From a practical application perspective, the advantages of GDR technology lie not only in "performance improvement" but also in "low deployment costs". There is no need to modify AI training code; the technology can be quickly enabled simply by completing hardware configuration and environment variable settings, and it is compatible with mainstream AI frameworks and training tasks.
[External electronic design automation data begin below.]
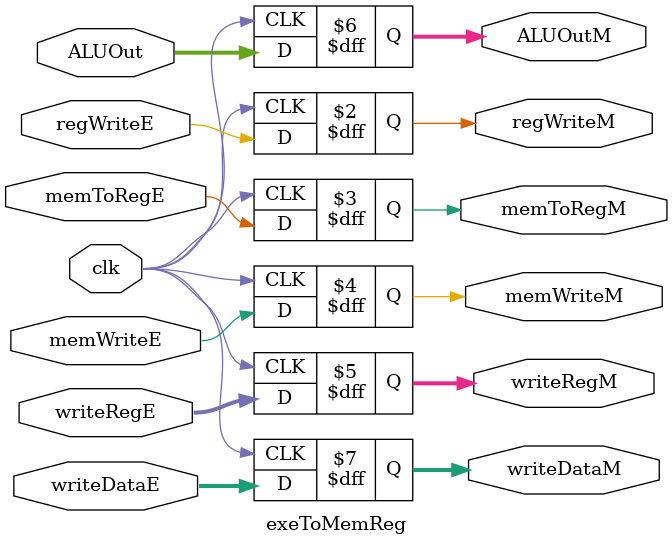
<source format=v>
module exeToMemReg(regWriteE,  //This is a buffer register.
                   memToRegE,
                   memWriteE,
                   ALUOut,
                   writeDataE,
                   writeRegE,
                   regWriteM,
                   memToRegM,
                   memWriteM,
                   ALUOutM,
                   writeDataM,
                   writeRegM,
                   clk);
    input regWriteE, memToRegE, memWriteE, clk;
    input [4:0] writeRegE;
    input [31:0] ALUOut, writeDataE;
    output reg regWriteM, memToRegM, memWriteM;
    output reg [4:0] writeRegM;
    output reg [31:0] ALUOutM, writeDataM;
    
    always@(negedge clk) begin
        
        regWriteM  <= regWriteE;
        memToRegM  <= memToRegE;
        memWriteM  <= memWriteE;
        writeRegM  <= writeRegE;
        ALUOutM    <= ALUOut;
        writeDataM <= writeDataE;
        
    end
endmodule

</source>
For developers, mastering the deployment, optimization and troubleshooting methods of GDR technology can effectively resolve communication bottlenecks in distributed training and fully unleash the computing potential of GPU clusters.
In the future, with the continuous improvement of GPU computing power and the ongoing iteration of large models, GDR technology will evolve toward higher bandwidth and lower latency. On one hand, it will further enhance transmission performance by leveraging hardware such as PCIe 5.0 and InfiniBand 400GB/s. On the other hand, it will achieve deep integration with AI frameworks to realize automatic activation and dynamic optimization of GDR functions, lowering the usage threshold for developers and providing stronger support for the efficient and large-scale development of AI training.